Chatbots : les premiers pas de la banque conversationnelle ?

Chatbots : les premiers pas de la banque conversationnelle

A l’heure où les utilisateurs de smartphones, délaissent les applications mobiles au profit des services de messagerie, les banques s’interrogent sur les possibilités offertes par ce nouveau canal de relation client.

Bankin’, une startup Fintech qui a créé un service de gestion financière utilisé par près d’1,5 million de personnes en Europe, annonçait en début de semaine dernière  le lancement (en version beta) d’un agent conversationnel (aussi appelé chatbot, un programme informatique automatique avec lequel on interagit via un système de messagerie). Le chatbot de Bankin’ est disponible sur Facebook Messenger, et il permet d’obtenir directement en discutant le solde des comptes, les dernières transactions et autres virements effectués.

En parallèle, l’agent conversationnel dispose de la capacité de faire des suggestions à l’utilisateur pour l’accompagner dans la gestion de ses finances : « au passage, tu as mis 350 euros de côté le mois dernier, souhaites-tu les placer sur ton compte épargne ? ». Au-delà de la nouvelle interface de consultation des comptes, Bankin’ souhaite faire de son chatbot un véritable coach qui aide au quotidien ses utilisateurs dans la gestion de leurs finances. Et ce, sans que l’utilisateur n’ait à quitter son application de messagerie, sur laquelle il passe déjà davantage de temps que sur des applications de réseaux sociaux.
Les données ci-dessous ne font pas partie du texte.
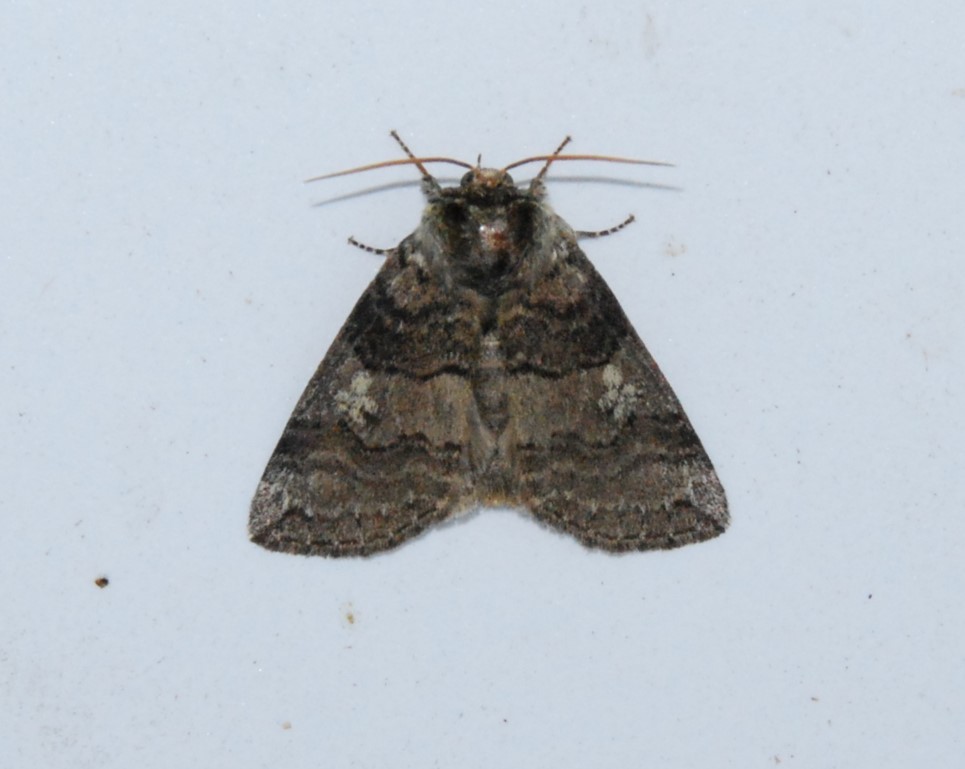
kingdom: Animalia
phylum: Arthropoda
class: Insecta
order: Lepidoptera
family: Drepanidae
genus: Tethea
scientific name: Tethea or
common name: Poplar lutestring
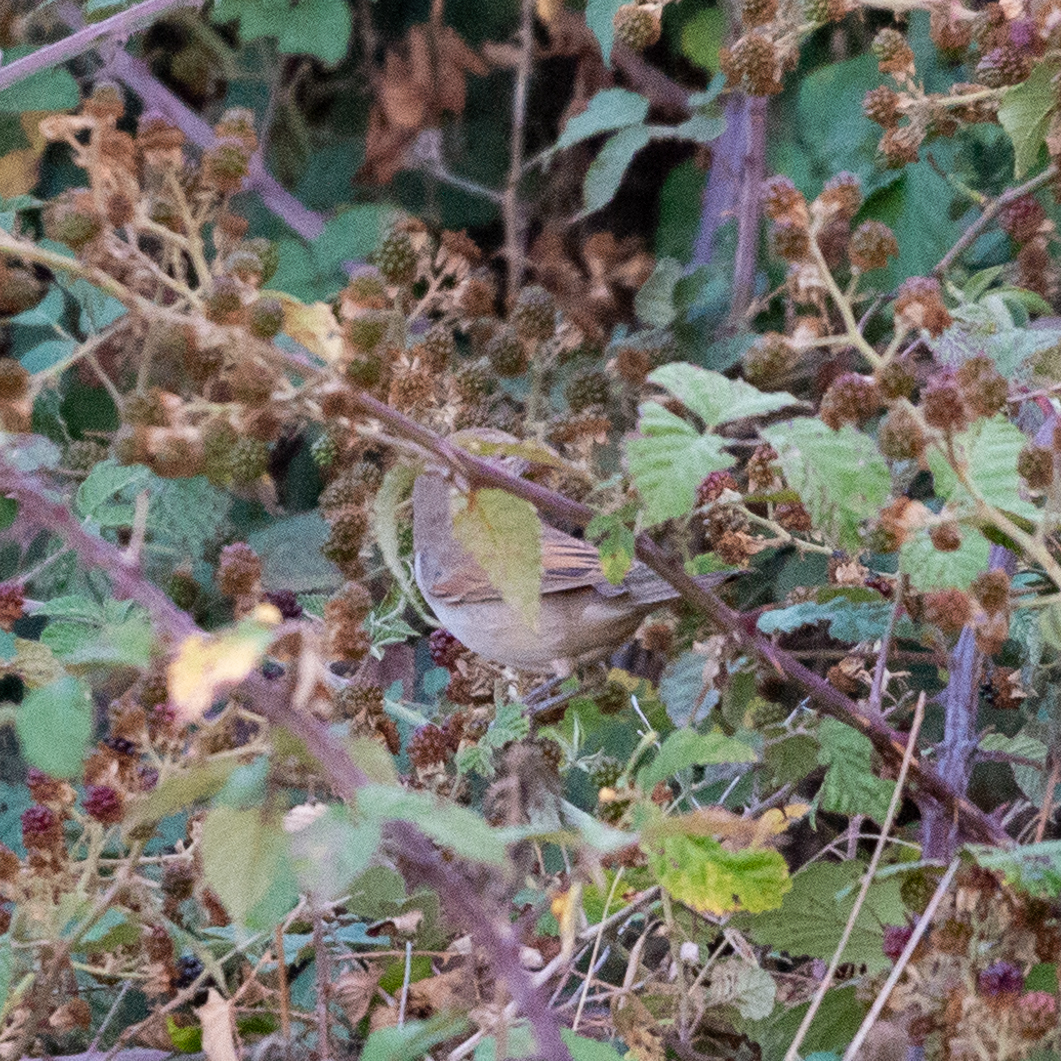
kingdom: Animalia
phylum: Chordata
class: Aves
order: Passeriformes
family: Sylviidae
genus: Sylvia
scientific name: Sylvia communis
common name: Common whitethroat
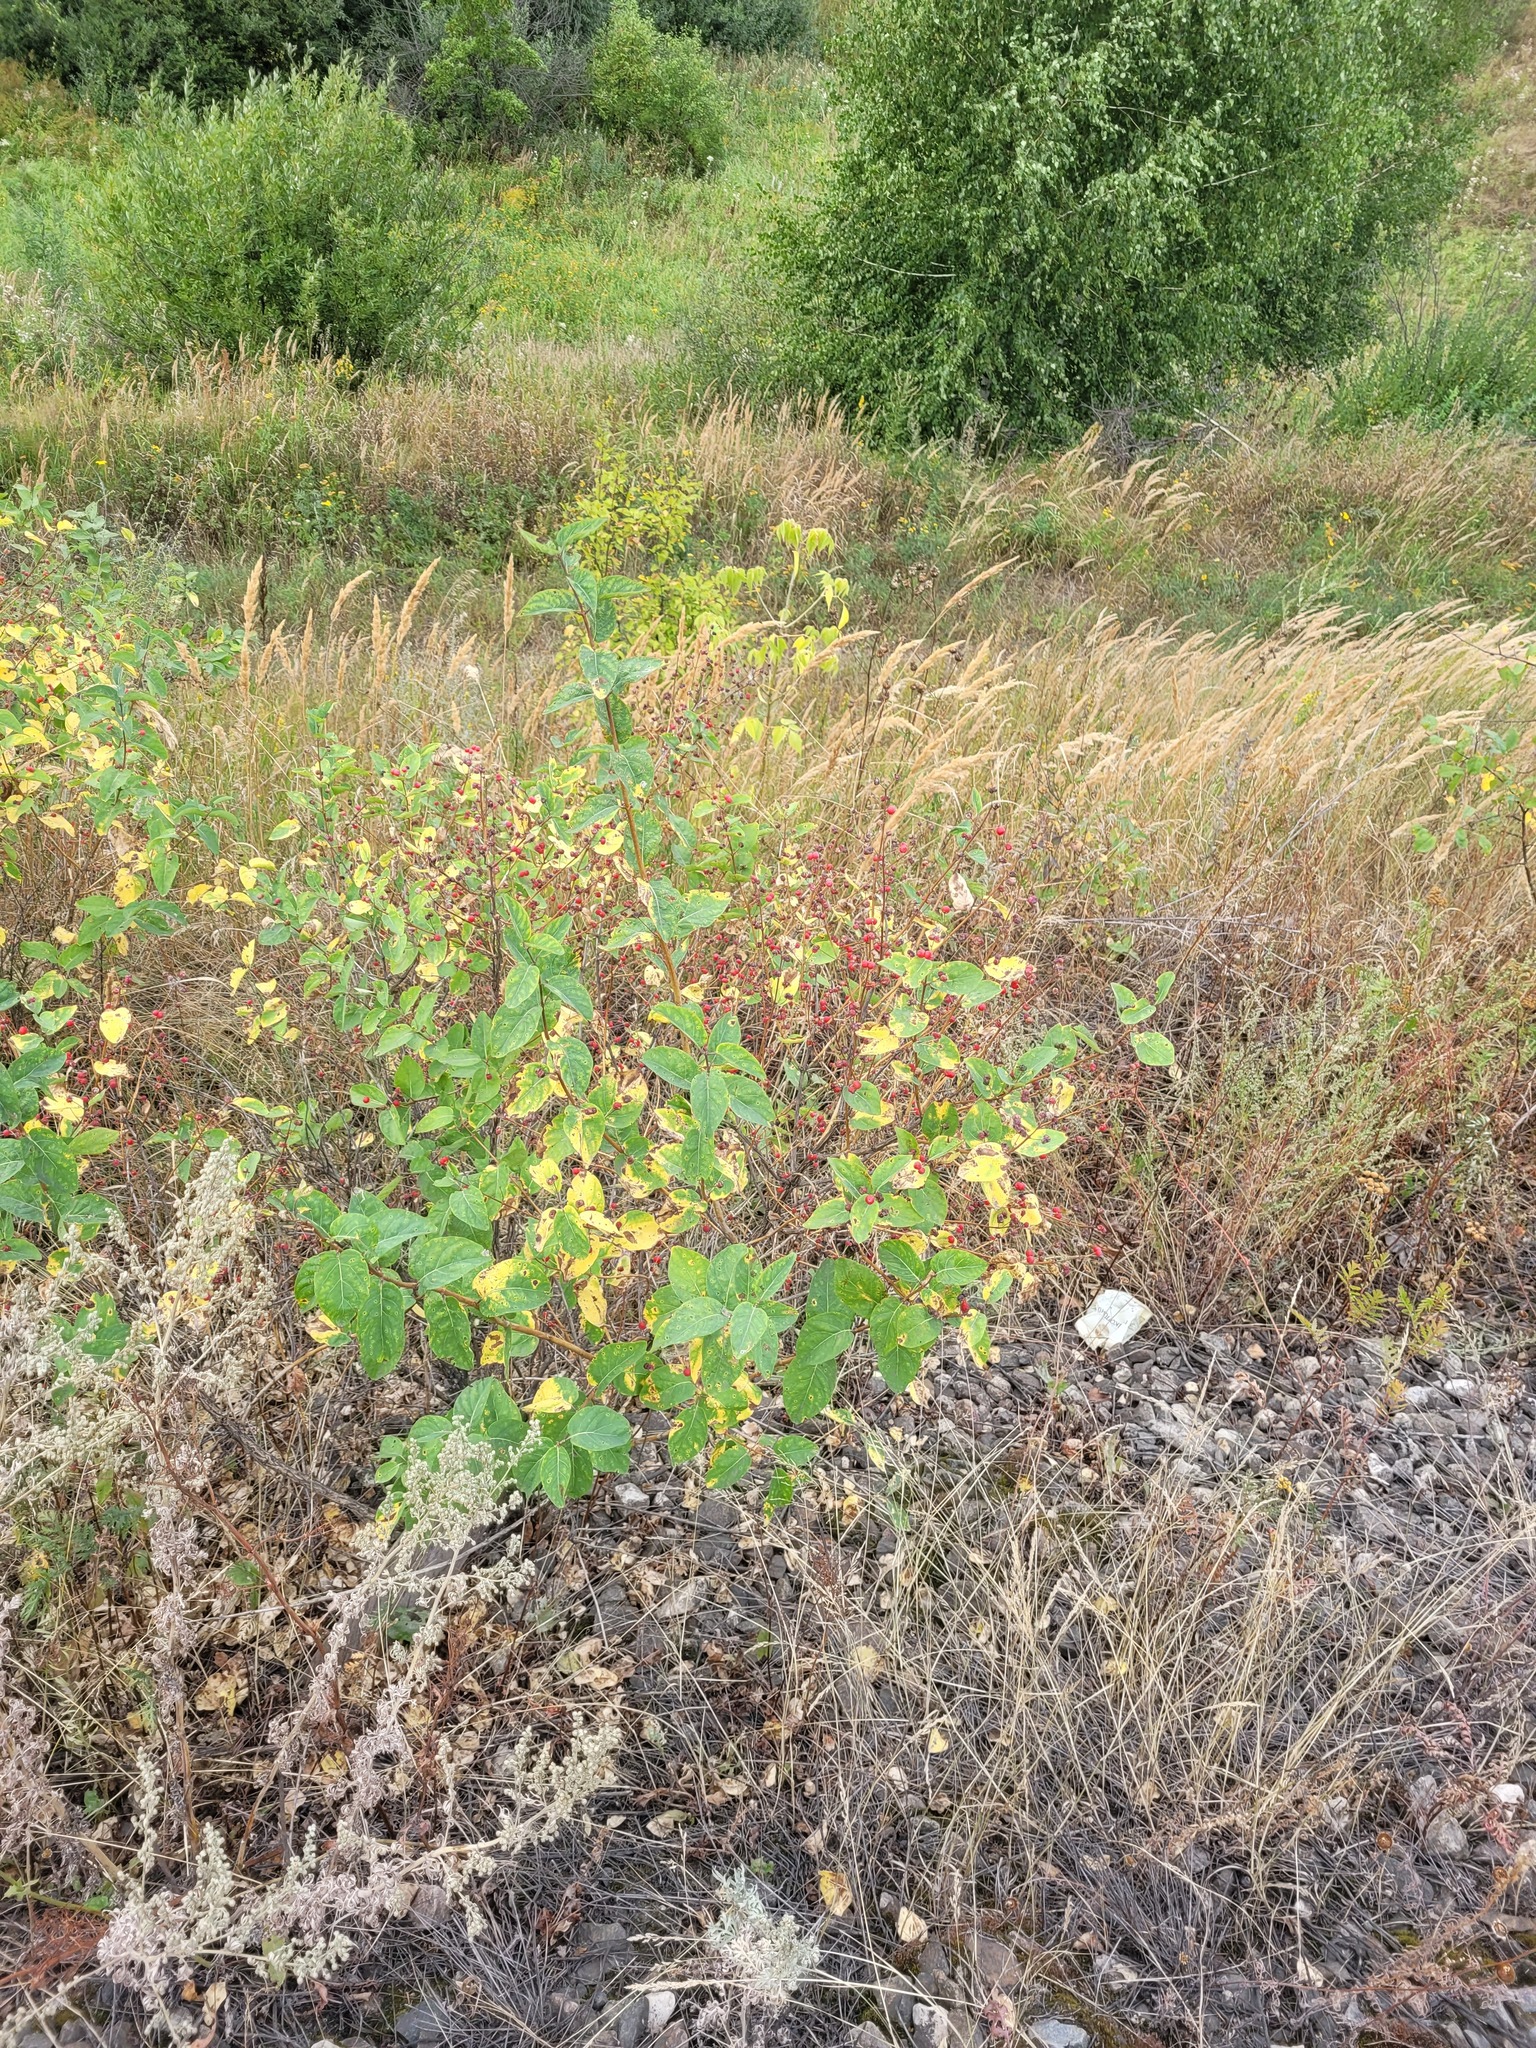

Les banques françaises en phase d’expérimentation

Comme souvent, c’est donc une Fintech qui a dégainé en premier, puisque Bankin’ présente son initiative comme le premier bot Messenger à vocation financière. Si les grandes banques françaises n’ont pas encore officiellement sauté le pas, le sujet est sur toutes les lèvres. La Société Générale organisait ainsi le 29 Septembre une rencontre dédiée au sujet. Aymeril Hoang, directeur de l’innovation du groupe, expliquait l’intérêt porté par la banque au sujet des agents conversationnels :

Si les chatbots se révèlent l’interface relationnel de demain, nous ne souhaitons pas attendre avant d’expérimenter.

Plusieurs initiatives devraient d’ailleurs voir le jour dans les prochains mois au sein du groupe bancaire. Jean-Marc Ouvré, Social Media Manager, indique notamment qu’en novembre un dispositif conversationnel via Facebook Messenger sera mis en place à destination de la cible des jeunes actifs. « Nous avons déjà des retours très positifs de l’intégration de Messenger ce qui nous pousse à croire qu’il existe une appétence des clients vis-à-vis de ce mode d’interaction ».

A travers le monde, de nombreuses institutions financières expérimentent les chatbots, comme DBS à Singapour qui a lancé Kai , un assistant financier virtuel joignable sur Facebook Messenger.

Quid de la sécurité des données ?

Si banques et startups s’accordent pour dire que les chatbots ont une grande chance de devenir un vecteur de relation client important, reste à en déterminer les usages exacts : consultation des comptes ? conseils personnalisés ? notifications ? paiement de personne à personne ? Capacité à passer la main à un conseiller bancaire ?

Difficile pour l’instant de présumer de ce qui fera l’objet de l’intérêt des clients. La fonctionnalité permettant d’effectuer des paiements via Messenger vient seulement d’être implémentée par Facebook. Elle permet aux utilisateurs de réaliser de bout en bout un achat via un chatbot. Quand elle sera déployée en France, elle permettrait peut-être d’habituer les consommateurs à l’utilisation de ce canal pour des opérations financières.

Reste la question de la confidentialité des données, sur laquelle les banques sont sensibles car très surveillées par le régulateur. En effet, si des données bancaires sensibles transitent par un service comme Messenger, Facebook en obtient automatiquement une copie, et même s’il s’engage à ne pas les utiliser auprès des banques, il est probable que le dispositif sera retoqué par les organes de contrôle interne.

L’introduction du chiffrage de bout en bout, comme sur Whatsapp, pourrait intervenir d’ici quelques mois, simplifiant le problème. Mais en attendant, Bankin’, comme souvent avec les Fintech, ne s’embarrasse pas de cet type de précautions, ce qui lui permet de prendre un temps d’avance pendant que les banques réfléchissent encore.

Précaution dont Bankin’, comme bien souvent avec les Fintech, ne s’embarrasse pas, une des raisons pour lesquelles la startup peut se lancer pendant que les banques traditionnelles hésitent encore.